In response to a congressional request, GAO reviewed various aspects of the Mining Law of 1872, focusing on the: (1) law's patent provision; (2) law's requirement that unpatented claim holders annually perform a minimal amount of work to develop their mineral claims; and (3) amendments needed to bring the law's provisions more in line with existing national natural resource policies.

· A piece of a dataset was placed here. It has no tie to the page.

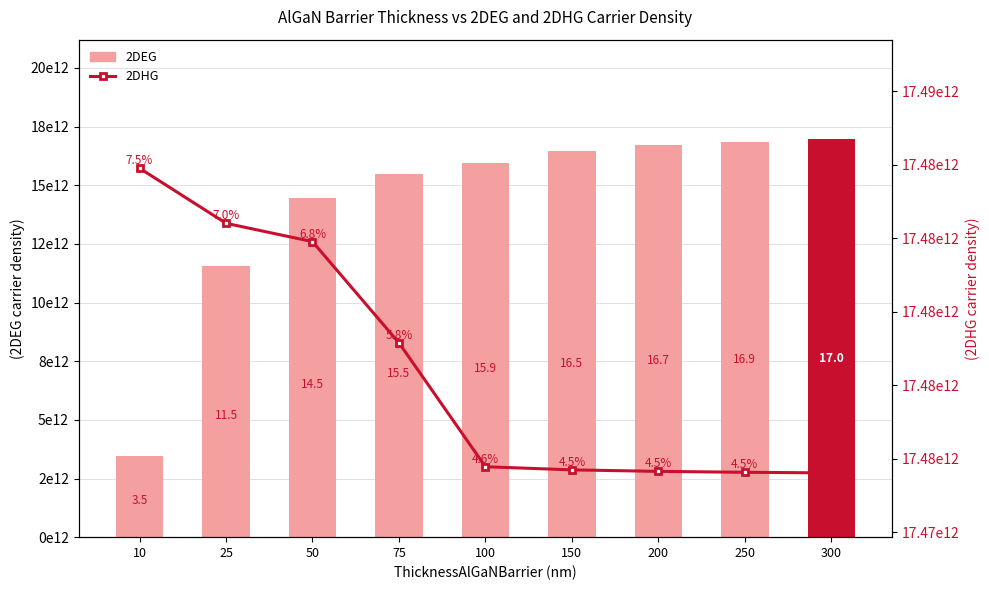

Reading left to right, extract all data points from this chart.

2DEG: 10=3453165700000	25=11544244000000	50=14469931000000	75=15461800000000	100=15947755000000	150=16453868000000	200=16708115000000	250=16861046000000	300=16963165000000
2DHG: 10=17483903000000	25=17482405000000	50=17481906000000	75=17479153000000	100=17475783000000	150=17475698000000	200=17475657000000	250=17475632000000	300=17475615000000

GAO found that: (1) the work requirement no longer promoted mineral development, was difficult to enforce, and occasionally resulted in land damage; (2) much of the work was difficult to verify because there was often little or no physical evidence of the work performed and the work performed did little to bring the claims closer to development; (3) some claim holders needlessly scarred the land to make it appear that they complied with the annual work requirement; and (4) replacing the annual work requirement with an annual holding fee would reduce damage to federal lands, eliminate difficult annual work requirement certification and enforcement, and result in clearance of more inactive, invalid, or abandoned claims. GAO also found that: (1) the government received less than $4,500 for 20 patents issued since 1970 that had an estimated worth of between $13.8 million and $47.9 million; (2) as of October 1987, 265 patent applications were pending for more than 80,000 acres of public land; (3) if the government patented all of the land in the 12 sites reviewed, it would receive about $16,000 for land appraised at between $14.4 million and $47.1 million; (4) although the Land Policy and Management Act requires that the government receive fair market value for disposable public lands, about 157,000 acres of public lands have passed into private ownership for the nominal mining law patent fee since 1978; and (5) the federal government has never collected revenues from the sale of hardrock minerals, as it does for fuel and common minerals, and loses the opportunity to do so when public lands pass into private ownership.